What makes this accomplishment so impressive is that Advanced Micro Devices stock has been a different animal since the end of September. Over the past month-and-a-half, AMD has dropped 38% in the markets. The enigma, of course, is that the company both deserves its accolades and its lumps.
On the positive end of the scale, AMD has gained market share against long-time archnemesis Intel (NASDAQ:INTC). Specifically, AMD shook the semiconductor industry, signaling its intent to produce 7-nanometer server chips in 2019. In contrast, Intel has suffered significant production delays for its 10-nanometer chips, which in theory are lesser-powered.
One of the best arguments against diving into AMD stock, however, is its insane outperformance. By mid-September, shares had more than tripled in value since the start of 2018. At some point, we were going to see a correction, which is exactly what happened.
But with Advanced Micro Devices stock absorbing a severe 9.5% drop on Monday, is this a contrarian opportunity for speculators or a clear sign to get out?
The Bull Case for AMD stock
More often than not, I’ve doubted AMD stock and its ability to compete against the big boys. As history has demonstrated, I haven’t won much of these battles. But despite my hesitations, even I must admit that shares look enticing at these levels.
First off, AMD’s foray into 7-nanometer chips is important because the company is now proving to be a technological leader. The ability to create smaller, more power-efficient chips leads to the possibility that AMD can maintain its advantage longer-term.
In recent news, the company made a groundbreaking partnership with Amazon (NASDAQ:AMZN). AMD’s EPYC server-specific processors are now available for use on the AWS cloud platform. This is a massive achievement as AWS led in the cloud-computing department with a 52% market share in 2017.

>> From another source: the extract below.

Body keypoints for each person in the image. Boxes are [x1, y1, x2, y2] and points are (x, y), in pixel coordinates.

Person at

More importantly, AMD proved that it can diversify beyond its gaming and blockchain-specific graphics processing units, or GPUs. Of course, these segments represent huge dollars for the semiconductor firm. However, it’s another thing entirely to punch above your weight class and win some bouts.

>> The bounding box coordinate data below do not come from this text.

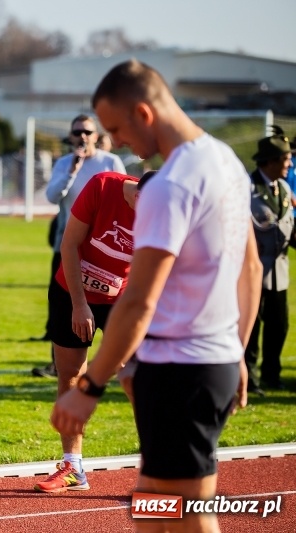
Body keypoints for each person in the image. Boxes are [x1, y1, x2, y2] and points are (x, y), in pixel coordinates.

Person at [51, 59, 262, 533]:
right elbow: (251, 268)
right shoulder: (225, 161)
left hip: (179, 372)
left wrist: (89, 387)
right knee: (159, 508)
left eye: (117, 129)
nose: (118, 142)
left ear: (144, 113)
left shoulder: (168, 187)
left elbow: (139, 299)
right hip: (210, 364)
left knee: (184, 513)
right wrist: (238, 352)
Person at [34, 170, 145, 493]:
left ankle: (156, 464)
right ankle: (73, 466)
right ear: (138, 193)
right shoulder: (103, 186)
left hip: (120, 298)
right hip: (71, 290)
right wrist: (80, 305)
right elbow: (69, 245)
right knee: (70, 373)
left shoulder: (162, 212)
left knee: (135, 375)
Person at [31, 116, 126, 379]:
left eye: (87, 131)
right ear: (71, 136)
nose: (82, 136)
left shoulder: (110, 162)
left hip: (104, 254)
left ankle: (110, 365)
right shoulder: (64, 163)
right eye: (77, 132)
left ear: (96, 135)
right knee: (62, 306)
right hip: (68, 245)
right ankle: (59, 363)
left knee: (108, 308)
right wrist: (71, 172)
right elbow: (52, 196)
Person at [245, 126, 294, 395]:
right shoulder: (248, 189)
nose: (289, 163)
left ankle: (272, 376)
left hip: (281, 271)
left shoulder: (285, 188)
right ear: (271, 161)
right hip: (254, 271)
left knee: (280, 325)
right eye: (286, 159)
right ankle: (250, 379)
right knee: (252, 328)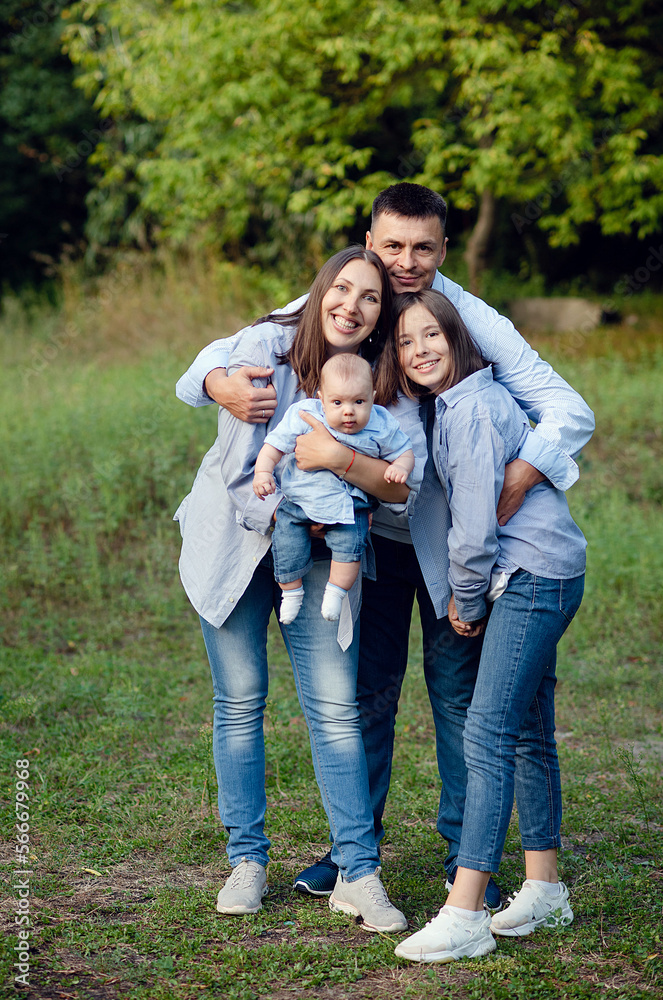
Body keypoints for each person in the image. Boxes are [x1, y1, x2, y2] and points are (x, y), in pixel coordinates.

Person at [176, 183, 595, 903]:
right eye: (392, 245)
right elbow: (228, 352)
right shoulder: (351, 297)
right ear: (369, 242)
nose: (406, 262)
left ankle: (465, 855)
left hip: (450, 540)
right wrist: (218, 382)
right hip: (365, 536)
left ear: (443, 250)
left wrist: (519, 476)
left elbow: (568, 407)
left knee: (457, 694)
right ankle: (352, 853)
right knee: (365, 694)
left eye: (423, 248)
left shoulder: (463, 317)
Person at [175, 246, 413, 934]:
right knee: (239, 701)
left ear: (380, 316)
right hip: (233, 541)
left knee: (336, 710)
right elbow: (220, 430)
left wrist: (344, 470)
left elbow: (398, 487)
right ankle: (246, 860)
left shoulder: (378, 384)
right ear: (319, 291)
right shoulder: (265, 348)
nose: (352, 306)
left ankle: (359, 873)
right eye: (342, 289)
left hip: (321, 553)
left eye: (370, 298)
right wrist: (217, 381)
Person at [376, 290, 586, 963]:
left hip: (531, 575)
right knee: (527, 728)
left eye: (431, 335)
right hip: (549, 569)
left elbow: (472, 533)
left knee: (488, 731)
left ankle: (465, 913)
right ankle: (545, 890)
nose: (419, 350)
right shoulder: (459, 402)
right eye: (405, 342)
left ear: (458, 338)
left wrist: (463, 602)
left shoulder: (468, 410)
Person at [253, 353, 414, 624]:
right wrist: (263, 472)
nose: (348, 411)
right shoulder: (306, 414)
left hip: (349, 505)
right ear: (321, 398)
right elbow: (274, 445)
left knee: (350, 548)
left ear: (372, 398)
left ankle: (335, 593)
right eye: (337, 402)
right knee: (287, 543)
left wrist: (401, 466)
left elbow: (404, 450)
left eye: (359, 402)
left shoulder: (381, 423)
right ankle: (291, 593)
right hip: (300, 500)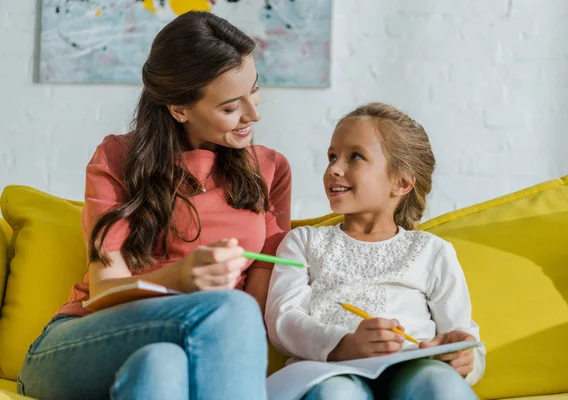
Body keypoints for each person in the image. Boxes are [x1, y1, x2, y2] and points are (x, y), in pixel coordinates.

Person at [17, 11, 291, 400]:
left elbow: (260, 296)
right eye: (231, 107)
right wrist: (181, 279)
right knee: (230, 308)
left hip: (191, 345)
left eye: (255, 89)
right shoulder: (116, 158)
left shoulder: (270, 168)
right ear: (180, 109)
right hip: (84, 340)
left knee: (160, 366)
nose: (254, 114)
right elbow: (104, 287)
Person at [265, 103, 485, 400]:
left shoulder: (431, 251)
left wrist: (465, 359)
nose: (334, 169)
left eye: (355, 156)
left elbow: (461, 334)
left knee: (440, 384)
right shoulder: (302, 242)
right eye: (332, 156)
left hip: (414, 369)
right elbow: (284, 320)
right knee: (335, 394)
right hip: (332, 371)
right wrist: (343, 344)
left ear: (401, 182)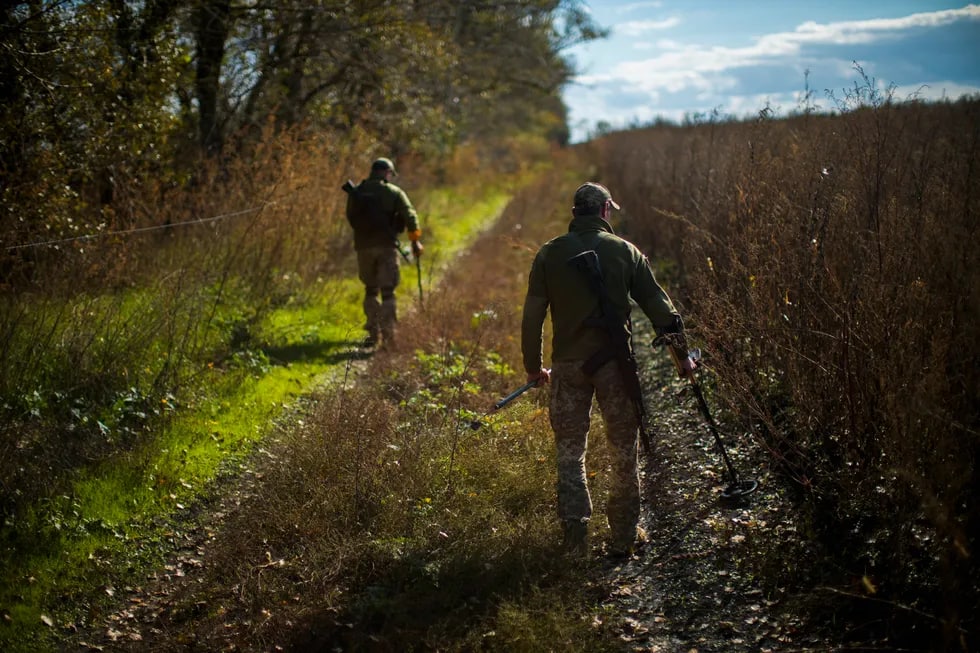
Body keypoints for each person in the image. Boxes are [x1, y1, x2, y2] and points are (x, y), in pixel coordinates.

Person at [520, 182, 695, 557]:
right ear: (604, 211)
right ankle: (623, 536)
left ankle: (575, 538)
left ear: (575, 213)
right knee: (623, 450)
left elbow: (532, 316)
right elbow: (662, 311)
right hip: (615, 366)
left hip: (567, 367)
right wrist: (683, 360)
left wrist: (534, 369)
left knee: (570, 451)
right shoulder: (625, 251)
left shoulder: (548, 254)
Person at [345, 157, 424, 349]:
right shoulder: (394, 192)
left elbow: (350, 216)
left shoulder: (358, 192)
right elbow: (410, 215)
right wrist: (415, 241)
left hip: (363, 247)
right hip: (387, 247)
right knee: (388, 292)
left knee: (371, 289)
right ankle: (389, 336)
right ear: (387, 173)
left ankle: (373, 333)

Intel has long considered the server market one of its core money-makers of tomorrow. Thanks to its vast resources, INTC should easily win this war. However, AMD has the technological momentum with its next-generation server chip called “Rome,” and now the PR momentum with Amazon.
The leadership team is looking to steal significant market share from Intel, and its goals are definitely realistic. That aspect hasn’t changed despite Advanced Micro Devices stock tanking, which currently makes shares so tempting.

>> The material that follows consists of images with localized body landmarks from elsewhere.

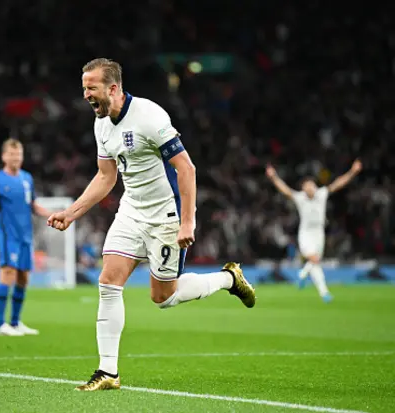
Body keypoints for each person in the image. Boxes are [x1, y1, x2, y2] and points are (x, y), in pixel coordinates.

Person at [47, 58, 256, 391]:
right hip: (131, 211)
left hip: (165, 216)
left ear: (112, 88)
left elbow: (186, 169)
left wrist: (188, 222)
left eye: (91, 88)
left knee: (164, 298)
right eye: (84, 87)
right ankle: (108, 372)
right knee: (108, 280)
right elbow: (106, 176)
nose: (85, 94)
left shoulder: (150, 117)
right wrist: (72, 212)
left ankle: (228, 278)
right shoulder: (101, 124)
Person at [265, 160, 362, 302]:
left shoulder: (322, 194)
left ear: (315, 186)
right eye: (306, 185)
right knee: (314, 259)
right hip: (305, 234)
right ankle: (315, 285)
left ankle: (312, 283)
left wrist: (353, 171)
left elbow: (339, 183)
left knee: (315, 263)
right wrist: (273, 177)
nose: (310, 187)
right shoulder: (300, 198)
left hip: (319, 233)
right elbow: (284, 189)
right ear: (303, 188)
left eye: (312, 184)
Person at [0, 139, 52, 336]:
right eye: (12, 154)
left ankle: (15, 322)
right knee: (8, 274)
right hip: (7, 236)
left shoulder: (27, 178)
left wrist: (54, 214)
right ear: (4, 156)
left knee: (23, 277)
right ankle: (0, 325)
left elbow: (34, 205)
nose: (16, 158)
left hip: (25, 236)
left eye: (19, 155)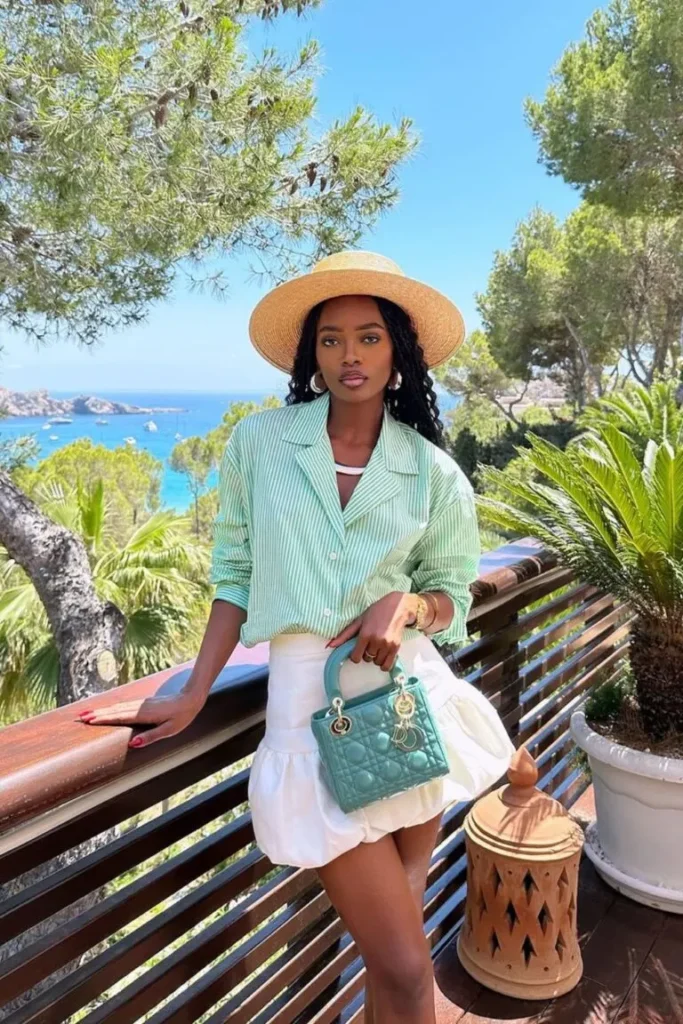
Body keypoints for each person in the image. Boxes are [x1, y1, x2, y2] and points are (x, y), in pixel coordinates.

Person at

Reasons to Avoid Advanced Micro Devices Stock
Not everything, though, is roses and sunshine for AMD stock. A significant headwind working against long-side shareholders is the lack of fresh catalysts.
This dynamic was on full display during its most recent earnings report for the third quarter. Based on its earnings print, AMD delivered a solid report, beating its consensus earnings target and matching revenue expectations.
However, Advanced Micro Devices stock cratered shortly after the Q3 disclosure. Part of the reason was that the earnings performance was muted relative to prior results. But the biggest factor was the disappointing guidance.
For Q4, management expects revenue to come in around $1.45 billion. However, analysts expected $1.6 billion, perhaps even higher. After all, AMD’s aggressive move into 7-nanometer chips didn’t materialize overnight. If the company really believes it can chip away at Intel, how come their guidance didn’t reflect their vocalized confidence?
Another reason not to jump too deeply into AMD stock is that Intel isn’t a pushover. Sure, INTC has had its problems, but head-to-head, it’s simply a better financed and more stable organization than Advanced Micro. Should things not go according to plan next year, investors could run to Intel (or some other name) for shelter.
Bottom Line for AMD Stock
If you’re a speculator and you’re prepared for sudden volatility, I like AMD stock as a calculated gamble here. Shares are back down to where they were in early August, which is a tremendous discount.
Plus, I don’t see any evidence that AMD has incurred the kind of technical damage that would drop prices below a critical threshold. An example would be its 200-day moving average, which currently sits at $17.29.
However, if you’re a conservative investor, I don’t think AMD stock is an appropriate choice. While its depressed price point entices, both the broader markets and the tech sector are jittery. That means you can almost guarantee Advanced Micro will go on a bumpy ride.
As of this writing, Josh Enomoto did not hold a position in any of the aforementioned securities.